The EP starts off with The Riverbed, a calm ballad with an acoustic guitar
that reminds me of Pink Floyd (The Wall-era). Sivert's voice is as soothing
as ever, and an accordion (played by non-member Jon Terje Rovedal) floats in and out
of the mix, removing any doubts about Madrugada's roots directions. But of course,
there are also some dirty-sounding guitars. And some very soft marching drums,
probably added to illustrate this story story of eh, a man, a king, a war, remorse,
sadness and tragedy ("the king lives on, but everybody dies"). Well, I've mentioned
earlier that the lyrics are at times their weakest side, especially on the slower, more naked songs.
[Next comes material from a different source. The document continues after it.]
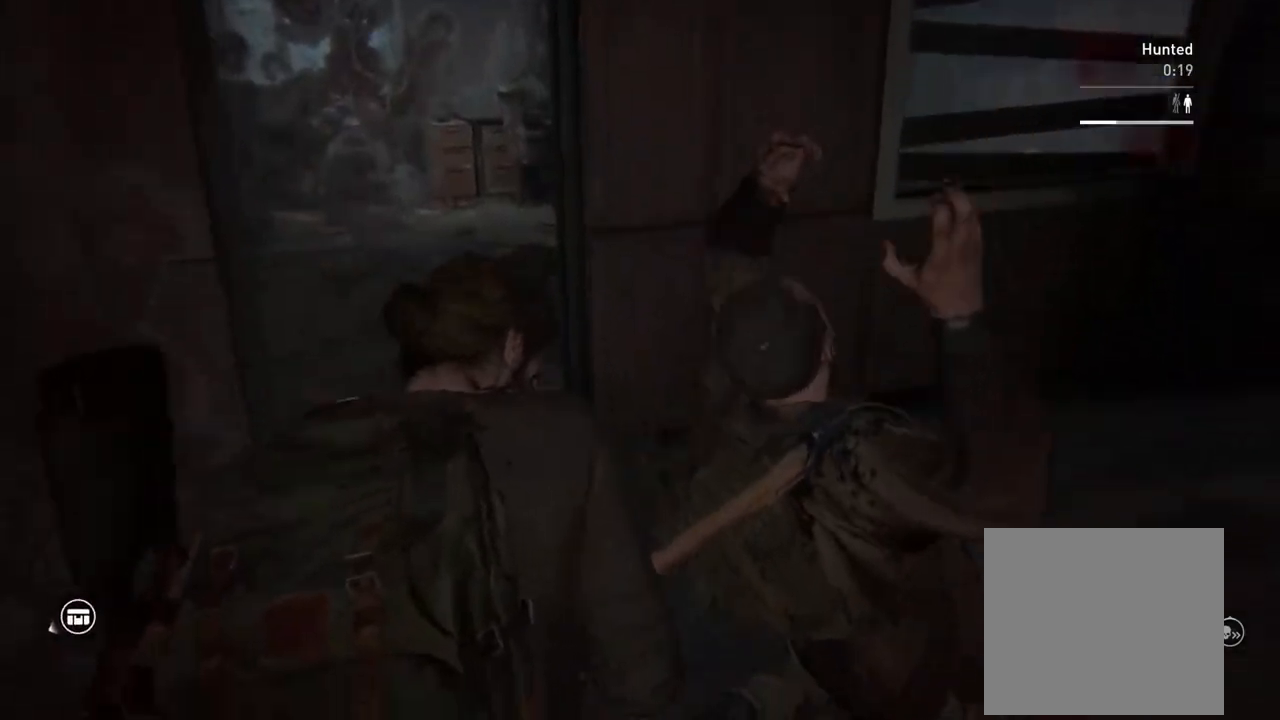
{"dt_ms": 500, "buttons": ["L1"], "left_stick": "up-left", "right_stick": "center", "events": [[183, "left_stick", "up-left"]]}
Tonight I Have No Words For You, a mid-tempo country-rock tune, whose sound
is fattened by an Hammond organ (Rovedal again), is a rather faceless item, and they
fail to get the song rambling along like they did with Highway 2.000.000 from the
Next up is Higher, perhaps the most rocking song from Madrugada so far, with
lots of distorted minor-chord guitars, some feedback, and even the vocals get the fuzz
treatment on some parts. But there is also a twangy, clean guitar showing our psychedelic agent
the way up. The mission goal is reached when the Beatlesque guitar solo breaks in towards the
end. Another instant favourite.
1990 comes as a pleasant surprise, as this is an almost up-beat song,
at least musically speaking. Here we are presented with another, lighter side of Madrugada,
with sha-la-la-s and o-oh-oh-s, with a pretty catchy melody which sometimes reminds me
of Australian Paul Kelly. An appreciated departure from the darker material - this one's
only bittersweet ...
All in all, this is a worthy, but probably intermediate step for Madrugada. Still, I
wonder which (if any) of the songs on these two EPs will appear on the forthcoming CD.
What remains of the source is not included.